[DATA SECTION — start]
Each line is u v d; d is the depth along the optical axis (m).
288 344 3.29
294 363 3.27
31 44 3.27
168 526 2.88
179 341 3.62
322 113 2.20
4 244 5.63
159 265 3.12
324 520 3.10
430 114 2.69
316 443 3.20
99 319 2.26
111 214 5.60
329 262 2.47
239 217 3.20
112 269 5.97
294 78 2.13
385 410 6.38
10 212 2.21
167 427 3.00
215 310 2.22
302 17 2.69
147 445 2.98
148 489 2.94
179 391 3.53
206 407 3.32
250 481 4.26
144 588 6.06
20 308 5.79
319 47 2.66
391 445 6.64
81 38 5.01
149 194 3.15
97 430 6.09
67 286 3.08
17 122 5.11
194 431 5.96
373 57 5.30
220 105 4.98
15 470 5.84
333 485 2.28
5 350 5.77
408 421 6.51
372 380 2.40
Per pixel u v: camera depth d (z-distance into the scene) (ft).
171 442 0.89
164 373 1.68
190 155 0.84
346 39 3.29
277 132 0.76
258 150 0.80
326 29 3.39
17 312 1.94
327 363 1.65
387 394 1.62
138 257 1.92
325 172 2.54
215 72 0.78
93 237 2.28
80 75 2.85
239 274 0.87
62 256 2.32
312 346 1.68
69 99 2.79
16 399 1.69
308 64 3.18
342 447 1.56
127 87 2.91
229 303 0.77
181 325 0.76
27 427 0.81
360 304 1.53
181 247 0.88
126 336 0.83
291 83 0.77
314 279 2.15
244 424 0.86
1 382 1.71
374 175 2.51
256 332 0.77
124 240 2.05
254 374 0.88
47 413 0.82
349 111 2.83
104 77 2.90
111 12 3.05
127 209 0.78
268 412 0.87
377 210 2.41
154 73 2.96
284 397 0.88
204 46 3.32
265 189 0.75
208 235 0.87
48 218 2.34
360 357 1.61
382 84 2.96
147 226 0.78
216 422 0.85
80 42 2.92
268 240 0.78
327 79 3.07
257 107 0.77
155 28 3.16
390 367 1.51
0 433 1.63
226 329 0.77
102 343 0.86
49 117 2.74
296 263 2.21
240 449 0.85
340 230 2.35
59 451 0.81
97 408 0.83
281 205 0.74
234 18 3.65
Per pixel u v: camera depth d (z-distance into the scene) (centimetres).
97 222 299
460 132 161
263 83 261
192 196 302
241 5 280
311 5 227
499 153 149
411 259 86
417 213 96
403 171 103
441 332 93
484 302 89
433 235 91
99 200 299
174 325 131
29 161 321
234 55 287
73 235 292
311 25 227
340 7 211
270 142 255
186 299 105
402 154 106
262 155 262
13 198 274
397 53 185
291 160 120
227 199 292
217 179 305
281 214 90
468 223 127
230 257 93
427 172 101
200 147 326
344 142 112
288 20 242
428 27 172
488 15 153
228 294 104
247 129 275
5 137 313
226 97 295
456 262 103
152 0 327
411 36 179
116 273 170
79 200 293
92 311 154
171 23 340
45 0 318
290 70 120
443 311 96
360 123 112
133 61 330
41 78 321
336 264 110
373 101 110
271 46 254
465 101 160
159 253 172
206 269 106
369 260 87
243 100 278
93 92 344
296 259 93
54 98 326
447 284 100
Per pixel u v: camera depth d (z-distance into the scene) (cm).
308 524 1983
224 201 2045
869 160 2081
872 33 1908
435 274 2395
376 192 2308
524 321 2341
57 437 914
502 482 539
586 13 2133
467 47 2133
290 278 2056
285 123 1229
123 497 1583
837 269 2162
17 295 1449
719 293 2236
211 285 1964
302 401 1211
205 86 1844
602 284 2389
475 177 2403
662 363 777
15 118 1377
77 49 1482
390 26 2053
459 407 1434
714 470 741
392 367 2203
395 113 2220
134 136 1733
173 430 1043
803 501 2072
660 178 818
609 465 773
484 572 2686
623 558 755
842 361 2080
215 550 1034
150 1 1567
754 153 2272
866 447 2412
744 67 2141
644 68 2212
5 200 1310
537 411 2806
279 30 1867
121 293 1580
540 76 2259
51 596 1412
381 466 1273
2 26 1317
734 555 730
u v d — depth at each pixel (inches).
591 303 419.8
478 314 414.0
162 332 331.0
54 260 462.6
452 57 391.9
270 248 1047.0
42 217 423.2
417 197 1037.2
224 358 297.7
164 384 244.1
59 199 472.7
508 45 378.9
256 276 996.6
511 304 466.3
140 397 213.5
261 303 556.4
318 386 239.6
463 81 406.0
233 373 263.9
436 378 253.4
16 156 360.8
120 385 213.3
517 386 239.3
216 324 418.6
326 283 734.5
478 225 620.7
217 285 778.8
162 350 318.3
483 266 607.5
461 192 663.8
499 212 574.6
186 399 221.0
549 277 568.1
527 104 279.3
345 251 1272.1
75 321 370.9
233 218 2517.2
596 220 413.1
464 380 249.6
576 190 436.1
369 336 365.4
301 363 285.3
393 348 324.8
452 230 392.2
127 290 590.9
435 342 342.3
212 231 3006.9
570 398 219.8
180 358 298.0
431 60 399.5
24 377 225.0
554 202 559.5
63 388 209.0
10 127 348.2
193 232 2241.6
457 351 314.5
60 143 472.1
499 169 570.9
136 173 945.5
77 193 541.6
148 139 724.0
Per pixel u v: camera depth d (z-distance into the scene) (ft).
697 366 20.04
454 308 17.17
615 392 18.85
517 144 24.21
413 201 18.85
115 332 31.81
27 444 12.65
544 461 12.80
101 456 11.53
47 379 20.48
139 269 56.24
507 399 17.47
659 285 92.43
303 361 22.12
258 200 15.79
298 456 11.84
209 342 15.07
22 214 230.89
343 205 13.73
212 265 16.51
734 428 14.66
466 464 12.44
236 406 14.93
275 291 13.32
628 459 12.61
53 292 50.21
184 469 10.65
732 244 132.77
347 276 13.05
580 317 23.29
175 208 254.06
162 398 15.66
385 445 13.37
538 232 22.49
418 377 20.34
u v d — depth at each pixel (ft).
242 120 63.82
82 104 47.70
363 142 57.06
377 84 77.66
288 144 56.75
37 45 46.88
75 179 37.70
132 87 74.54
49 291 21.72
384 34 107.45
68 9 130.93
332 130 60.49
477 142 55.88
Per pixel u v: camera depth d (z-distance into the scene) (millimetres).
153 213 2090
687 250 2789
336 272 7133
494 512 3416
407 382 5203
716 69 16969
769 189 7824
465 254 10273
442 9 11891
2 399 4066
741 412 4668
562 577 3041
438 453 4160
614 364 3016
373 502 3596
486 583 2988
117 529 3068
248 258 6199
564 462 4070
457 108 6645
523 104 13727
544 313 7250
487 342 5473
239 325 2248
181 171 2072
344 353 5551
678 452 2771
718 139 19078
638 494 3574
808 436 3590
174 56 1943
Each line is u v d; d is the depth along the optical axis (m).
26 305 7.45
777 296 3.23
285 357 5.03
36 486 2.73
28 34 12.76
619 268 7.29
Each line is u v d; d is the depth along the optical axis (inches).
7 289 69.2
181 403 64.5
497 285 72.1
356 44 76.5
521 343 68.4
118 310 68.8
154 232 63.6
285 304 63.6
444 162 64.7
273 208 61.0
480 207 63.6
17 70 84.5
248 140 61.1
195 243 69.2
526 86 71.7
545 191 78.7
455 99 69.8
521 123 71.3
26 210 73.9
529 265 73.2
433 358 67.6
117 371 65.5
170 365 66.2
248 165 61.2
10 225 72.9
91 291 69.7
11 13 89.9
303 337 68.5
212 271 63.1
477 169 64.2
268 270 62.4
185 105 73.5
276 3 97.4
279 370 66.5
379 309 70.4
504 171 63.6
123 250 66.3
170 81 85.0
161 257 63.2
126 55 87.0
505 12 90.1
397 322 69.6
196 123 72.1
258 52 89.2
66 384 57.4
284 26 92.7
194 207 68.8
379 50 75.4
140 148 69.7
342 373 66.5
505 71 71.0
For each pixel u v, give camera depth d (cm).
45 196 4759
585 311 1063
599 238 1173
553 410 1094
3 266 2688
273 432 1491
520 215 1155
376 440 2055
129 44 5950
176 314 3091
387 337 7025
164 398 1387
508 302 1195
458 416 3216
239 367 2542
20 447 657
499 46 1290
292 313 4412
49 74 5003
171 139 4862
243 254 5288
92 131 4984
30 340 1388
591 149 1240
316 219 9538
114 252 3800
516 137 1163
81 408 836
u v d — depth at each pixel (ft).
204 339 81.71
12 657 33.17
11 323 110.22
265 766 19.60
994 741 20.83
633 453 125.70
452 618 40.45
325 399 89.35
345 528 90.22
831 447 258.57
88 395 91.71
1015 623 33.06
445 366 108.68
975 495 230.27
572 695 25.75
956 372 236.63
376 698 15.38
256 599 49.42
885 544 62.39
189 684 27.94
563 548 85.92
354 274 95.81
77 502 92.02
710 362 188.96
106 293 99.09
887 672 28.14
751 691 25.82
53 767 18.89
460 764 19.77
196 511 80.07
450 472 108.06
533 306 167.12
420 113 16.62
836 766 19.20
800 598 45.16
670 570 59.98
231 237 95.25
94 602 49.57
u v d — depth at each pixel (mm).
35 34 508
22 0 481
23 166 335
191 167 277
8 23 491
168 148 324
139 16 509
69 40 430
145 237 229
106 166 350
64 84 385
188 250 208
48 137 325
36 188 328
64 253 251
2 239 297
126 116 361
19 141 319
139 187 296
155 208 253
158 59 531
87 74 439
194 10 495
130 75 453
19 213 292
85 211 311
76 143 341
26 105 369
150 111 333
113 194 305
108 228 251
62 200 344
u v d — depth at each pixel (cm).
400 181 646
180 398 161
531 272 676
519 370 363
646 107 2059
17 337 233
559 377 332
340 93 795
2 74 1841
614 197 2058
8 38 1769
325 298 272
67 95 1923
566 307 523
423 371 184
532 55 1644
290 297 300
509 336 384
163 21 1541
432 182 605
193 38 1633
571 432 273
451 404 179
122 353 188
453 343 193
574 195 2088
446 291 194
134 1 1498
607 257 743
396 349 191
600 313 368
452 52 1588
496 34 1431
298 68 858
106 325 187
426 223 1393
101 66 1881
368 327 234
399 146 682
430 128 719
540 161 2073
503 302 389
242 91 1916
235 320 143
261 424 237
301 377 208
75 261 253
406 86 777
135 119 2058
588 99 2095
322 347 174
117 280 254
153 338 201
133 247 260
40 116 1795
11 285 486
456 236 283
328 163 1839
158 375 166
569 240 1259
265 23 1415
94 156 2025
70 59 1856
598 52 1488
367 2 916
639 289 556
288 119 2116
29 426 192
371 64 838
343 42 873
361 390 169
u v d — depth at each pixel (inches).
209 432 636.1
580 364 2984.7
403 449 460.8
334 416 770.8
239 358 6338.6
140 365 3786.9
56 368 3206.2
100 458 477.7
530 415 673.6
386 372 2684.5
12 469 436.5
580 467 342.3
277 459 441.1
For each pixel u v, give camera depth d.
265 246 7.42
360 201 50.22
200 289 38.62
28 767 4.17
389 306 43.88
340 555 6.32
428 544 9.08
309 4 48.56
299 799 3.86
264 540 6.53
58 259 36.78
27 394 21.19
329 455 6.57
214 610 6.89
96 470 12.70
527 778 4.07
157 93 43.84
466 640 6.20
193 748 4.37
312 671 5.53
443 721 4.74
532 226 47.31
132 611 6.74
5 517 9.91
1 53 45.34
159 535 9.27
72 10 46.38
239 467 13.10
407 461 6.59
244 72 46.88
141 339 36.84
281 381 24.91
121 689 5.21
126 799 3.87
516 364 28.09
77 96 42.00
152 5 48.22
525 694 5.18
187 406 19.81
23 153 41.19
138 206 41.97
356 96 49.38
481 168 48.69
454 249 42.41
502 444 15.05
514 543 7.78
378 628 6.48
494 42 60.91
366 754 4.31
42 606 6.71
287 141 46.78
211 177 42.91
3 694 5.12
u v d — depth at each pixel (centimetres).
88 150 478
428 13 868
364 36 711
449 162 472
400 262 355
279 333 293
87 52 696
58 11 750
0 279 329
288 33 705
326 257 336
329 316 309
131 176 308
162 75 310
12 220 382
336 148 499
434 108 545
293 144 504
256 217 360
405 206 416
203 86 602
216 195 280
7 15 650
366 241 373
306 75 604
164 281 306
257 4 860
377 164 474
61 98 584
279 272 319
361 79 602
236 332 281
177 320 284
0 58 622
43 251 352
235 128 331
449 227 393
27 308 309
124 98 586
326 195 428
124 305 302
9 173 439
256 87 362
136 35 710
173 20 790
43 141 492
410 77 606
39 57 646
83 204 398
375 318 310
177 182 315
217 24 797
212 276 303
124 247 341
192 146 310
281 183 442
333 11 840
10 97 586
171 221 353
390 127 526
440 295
[DATA SECTION — finish]
▶ [WHAT THE TASK REQUIRES]
In the entries above, one line contains "591 303 419.8" and another contains "216 324 418.6". Reproduce exactly those two lines and the lines between them, nothing else.

▶ [EXERCISE ANSWER]
591 303 419.8
478 314 414.0
162 332 331.0
54 260 462.6
452 57 391.9
270 248 1047.0
42 217 423.2
417 197 1037.2
224 358 297.7
164 384 244.1
59 199 472.7
508 45 378.9
256 276 996.6
511 304 466.3
140 397 213.5
261 303 556.4
318 386 239.6
463 81 406.0
233 373 263.9
436 378 253.4
16 156 360.8
120 385 213.3
517 386 239.3
216 324 418.6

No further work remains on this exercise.